В халате и туфлях, смешной и нелепый, вскинул он руки и принялся декламировать нараспев элегию на смерть Петра Великого. В самую точку попал – отец оценил, потому как любил покойного государя.
– Хорошо, хорошо, иди сейчас, Антон покажет тебе комнату, – отпустил старый князь. – Будешь себе учиться, коль хочешь.
…И вот теперь, возлежа вечером на диване, поймал себя Александр Борисович на мысли, что ему приятно думать о молодом человеке: и верно, приятно, вирши у него получились высокопарные, схожие по силе слова с речениями Прокоповича. Впрочем, не зря же их учат сочинительству в академии. Конечно, до французских поэтов ему далеко, но отец прав: русский язык от природы лишён такой нежности и вкуса. Неплохо будет, думал он, взять Тредиаковского под своё покровительство: у французских вельмож это принято – помогать вечно бедствующим поэтам.
Он раскрыл Софокла снова, и «Царь Эдип» не показался теперь тяжеловесным, и смысл, запрятанный в стихах, быстро овладел умом. Прежние мысли нашли подтверждение в словах книги.
– «Помощь подавать посильную – прекрасней нет деянья», – произнёс он вслух.
Нет, конечно же сострадание воистину самое приятное чувство, даже к столь комичным и ничтожным персонам, как Тредиаковский.
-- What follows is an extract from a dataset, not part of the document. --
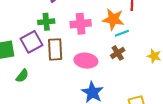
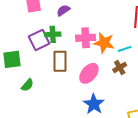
orange star: (113, 19) -> (104, 43), moved
purple square: (32, 42) -> (39, 40), moved
pink ellipse: (86, 61) -> (89, 73), turned -60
И вот опять задумался: уж так ли и комичен – вроде печётся о нём Фортуна, ведёт сквозь океан мытарств…
Князь Александр, приглядевшись к строкам книги, представил живо судьбу Эдипа, судьбу несчастного царя, и содрогнулся: вдруг напугала его жестокость сказки древнего трагика – страшно, страшно падать в бездну, страшно падать с высоты. Пришли ему на ум Иов, Иосиф и многие, и многие другие, низвергнутые и, наоборот, из грязи вознесённые в князья. Он забыл о молодом человеке – он думал об отце, и о себе, и о Головкине, отозванном в столицу, и о дворе.
Книга выпала из рук. Он очнулся, перешёл на кровать и, не зовя лакея, быстро улёгся и нервно задул свечи – сегодня явно было не до чтения.